··· DOCUMENT

The script for episode "Yam Ween", written by Carolyn Bennett, was a finalist in the 2007 Canadian Screenwriting Awards.

Reception 
Ruby Gloom received generally positive reviews from both critics and audiences, praising it for its characters, writing, soundtrack, and plot. It would go on to garner a cult following.

Common Sense Media gave the series a rating of four stars out of five, saying: "A nice mix of sweet-and-sour, Ruby Gloom's dark gothic setting underscores all the cooperation and kindness. Adults will enjoy jokes that kids may miss, such as when it's revealed that Ruby eats Glum Flakes cereal for breakfast. And all but the most sensitive kids will be too enraptured by fantastic elements like talking pictures and a school for ghosts to be unnerved by dark elements like Misery's constant talk of disasters and death".

Telecast and home media
Ruby Gloom premiered on YTV in Canada on October 13, 2006, alongside the final episode's airing on June 1, 2008, with repeats until the early 2010s. Repeats are now airing on Nickelodeon Canada. In the United Kingdom, the series aired on Pop and Pop Girl in 2008. Irish network RTÉ Two aired the series in 2010. It also aired on 2x2 in Russia, Super RTL in Germany, Rai Gulp in Italy, RTP2 in Portugal, Pakapaka in Argentina and ABC1 and ABC3 in Australia in 2008. In Arab World, it aired on MBC 3 and Al-Majid Tv Network , and it also aired on Cartoon Network Japan in 2009.

DVD releases

Region 1 
Canada – There are two DVDs available from Nelvana (in association with the Corus-owned television network YTV). The DVDs present the episodes in NTSC 1.85:1 (16x9) anamorphic widescreen, with English Dolby Digital 5.1 sound and French Dolby Digital 2.0 sound. There are no subtitles nor closed captions. The opening title sequence on the DVDs is the full version, and not the edited version that airs on YTV.

The DVDs in release order are:

  Ruby Gloom: Grounded in Gloomsville – Contains the first four episodes of the series (as listed above), plus a behind-the-scenes special feature showing the voice recording of the episode "Hair(Less): The Musical" (parts 1 and 2).

  Ruby Gloom: Misery Loves Company – Contains the episodes "Iris Springs Eternal", "Poe-ranoia", "Skull Boys Don't Cry", and "Misery Loves Company", with no special features.

Following this, a third DVD entitled Ruby Gloom: Pet Poepulation was scheduled for release on September 9, 2009, but became unavailable.

U.S. – In 2013, kaBoom! Entertainment and Phase 4 Films released six Ruby Gloom DVDs in the U.S. Each disc contains four episodes, arranged as a continuous show, with the repeated opening songs and individual mini-episodes edited out. All of the mini-episodes are included separately as a bonus feature, instead of being incorporated in their main episode as originally broadcast.

······
··· ENTRIES SHOWN

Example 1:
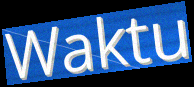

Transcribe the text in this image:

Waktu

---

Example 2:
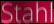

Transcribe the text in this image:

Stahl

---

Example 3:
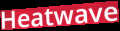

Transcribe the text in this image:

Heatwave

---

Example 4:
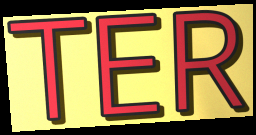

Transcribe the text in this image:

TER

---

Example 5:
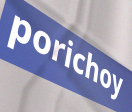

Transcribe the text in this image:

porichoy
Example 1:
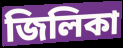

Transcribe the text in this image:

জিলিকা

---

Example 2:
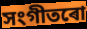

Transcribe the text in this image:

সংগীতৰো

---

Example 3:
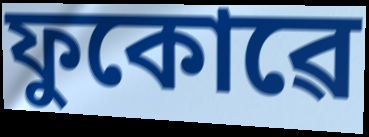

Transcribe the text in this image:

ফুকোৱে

······
··· ENTRIES SHOWN

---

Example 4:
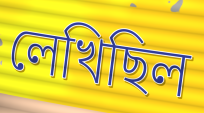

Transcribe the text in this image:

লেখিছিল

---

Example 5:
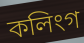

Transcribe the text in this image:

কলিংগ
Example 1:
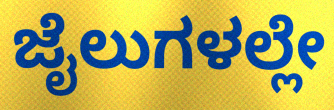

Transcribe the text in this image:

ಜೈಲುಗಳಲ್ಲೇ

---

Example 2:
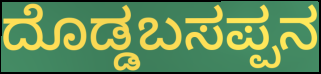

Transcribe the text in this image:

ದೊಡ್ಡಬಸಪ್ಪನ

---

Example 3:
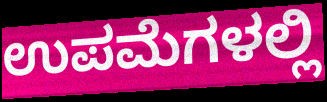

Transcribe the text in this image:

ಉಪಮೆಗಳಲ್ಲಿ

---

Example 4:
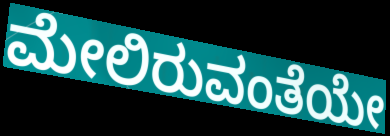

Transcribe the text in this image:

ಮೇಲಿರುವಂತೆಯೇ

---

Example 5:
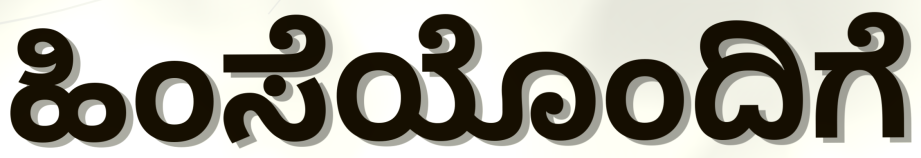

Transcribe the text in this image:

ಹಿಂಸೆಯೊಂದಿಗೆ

······
··· ENTRIES SHOWN

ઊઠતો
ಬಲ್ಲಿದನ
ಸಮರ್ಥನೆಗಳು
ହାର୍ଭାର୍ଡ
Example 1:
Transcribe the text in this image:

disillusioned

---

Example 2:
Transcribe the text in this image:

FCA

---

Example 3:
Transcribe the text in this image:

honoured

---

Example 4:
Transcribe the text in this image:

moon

······

Transcribe the Ruby Gloom text word for word between "DVD releases" and "(parts 1 and 2).", inclusive. Draw only on the Ruby Gloom text.

DVD releases

Region 1 
Canada – There are two DVDs available from Nelvana (in association with the Corus-owned television network YTV). The DVDs present the episodes in NTSC 1.85:1 (16x9) anamorphic widescreen, with English Dolby Digital 5.1 sound and French Dolby Digital 2.0 sound. There are no subtitles nor closed captions. The opening title sequence on the DVDs is the full version, and not the edited version that airs on YTV.

The DVDs in release order are:

  Ruby Gloom: Grounded in Gloomsville – Contains the first four episodes of the series (as listed above), plus a behind-the-scenes special feature showing the voice recording of the episode "Hair(Less): The Musical" (parts 1 and 2).